Dr. Shaw is already talking game plan. We will scan again in three months. If the nodule continues to grow, we might biopsy in an effort to determine what the mechanism of resistance is. If it can be identified, I might be a candidate for a combination therapy of ALK inhibitors. As this is a solitary nodule and in my right lung this time, surgery is a possibility. So is radiation.

Stability may have been rattled but I’ve still got options.

And honestly, that’s the most important thing.

Soldier in the war against cancer

Some of you may be wondering where that nice girl Linnea went. Well, beneath my relatively calm, cool facade lurks someone who simply won’t stand down if I feel there is something that can be done to make a situation better. And in this case, any change that comes about is going to happen only after some intense dialogue. In others words, we’re just getting started.

Secondly, I want to make it clear that I am not thinking only of myself. I was in the right place at the right time and have been fortunate to have been breaking trail ever since. As I have pointed out to those willing to listen, very few people in the world have had the opportunity to be in three phase I clinical trials—generally people died while enrolled in their first trial. There are going to be a lot more folks coming down that trail of multiple trials (hallelujah!), and I feel a great responsibility to make the path ahead as accessible as possible.

I also don’t wish to downplay the additional psychic benefit that I and my fellow trial participants get out of knowing that we are making a viable contribution to medical research.

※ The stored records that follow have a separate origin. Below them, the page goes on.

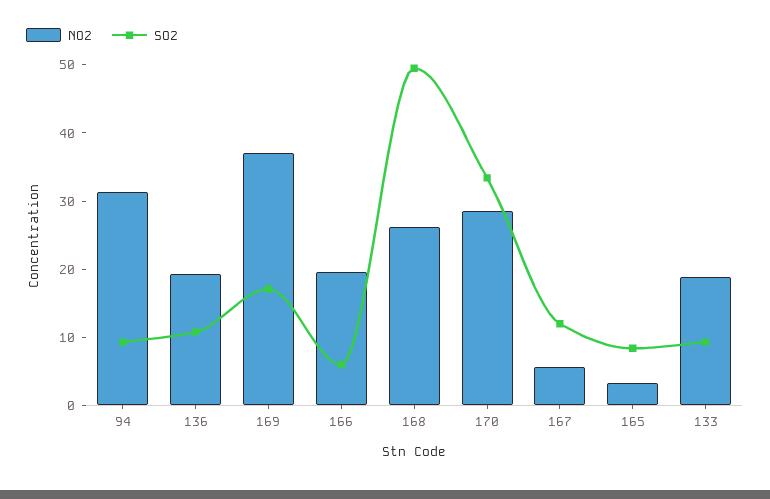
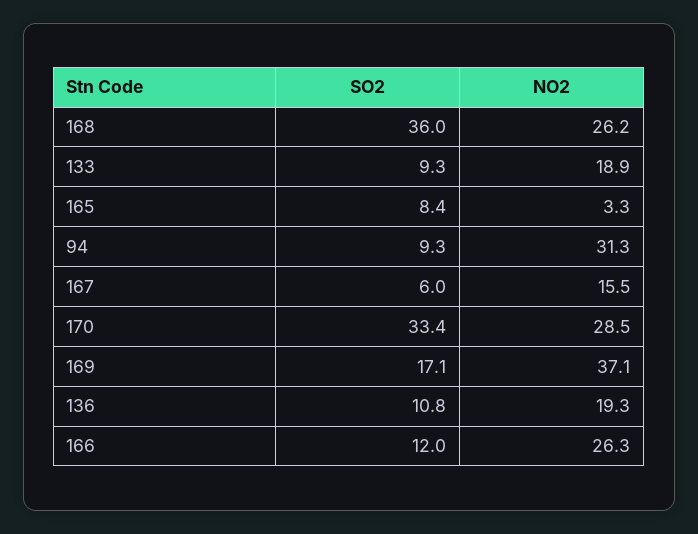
  {
    "NO2": {
      "94": 31.3,
      "136": 19.3,
      "169": 37.1,
-     "166": 20,
+     "166": 26.3,
      "168": 26.2,
      "170": 28.5,
-     "167": 6,
+     "167": 15.5,
      "165": 3.3,
      "133": 18.9
    },
    "SO2": {
      "94": 9.3,
      "136": 10.8,
      "169": 17.1,
-     "166": 6,
+     "166": 12,
-     "168": 50,
+     "168": 36,
      "170": 33.4,
-     "167": 12,
+     "167": 6,
      "165": 8.4,
      "133": 9.3
    }
  }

Take twelve minutes to watch this video about David Phillip Vetter, the child once known as the bubble boy. His mother dreamed that one day he would leave the bubble and engage in research himself. Ultimately it was his personal ordeal that made the greatest contribution.

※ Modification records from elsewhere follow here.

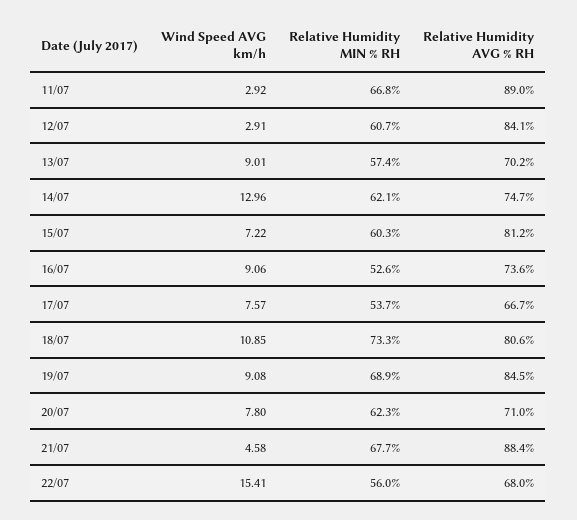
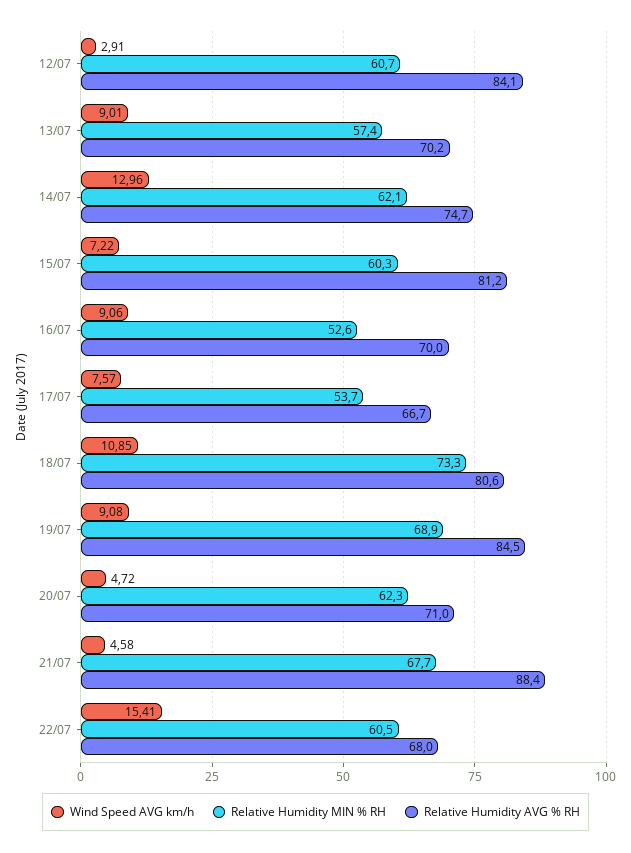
  {
    "Wind Speed AVG km/h": {
-     "11/07": 2.92,
      "12/07": 2.91,
      "13/07": 9.01,
      "14/07": 12.96,
      "15/07": 7.22,
      "16/07": 9.06,
      "17/07": 7.57,
      "18/07": 10.85,
      "19/07": 9.08,
-     "20/07": 7.8,
+     "20/07": 4.72,
      "21/07": 4.58,
      "22/07": 15.41
    },
    "Relative Humidity MIN % RH": {
-     "11/07": 66.8,
      "12/07": 60.7,
      "13/07": 57.4,
      "14/07": 62.1,
      "15/07": 60.3,
      "16/07": 52.6,
      "17/07": 53.7,
      "18/07": 73.3,
      "19/07": 68.9,
      "20/07": 62.3,
      "21/07": 67.7,
-     "22/07": 56
+     "22/07": 60.5
    },
    "Relative Humidity AVG % RH": {
-     "11/07": 89,
      "12/07": 84.1,
      "13/07": 70.2,
      "14/07": 74.7,
      "15/07": 81.2,
-     "16/07": 73.6,
+     "16/07": 70,
      "17/07": 66.7,
      "18/07": 80.6,
      "19/07": 84.5,
      "20/07": 71,
      "21/07": 88.4,
      "22/07": 68
    }
  }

Most of us fantasize about doing something significant for mankind and finding a cure for cancer is at the top of the list for many. We can’t all be scientists but there is another way to advance medical research. In the war against cancer those of us who participate in clinical trials are soldiers on the front line, and it is time that we be accorded the same respect as veterans of other wars.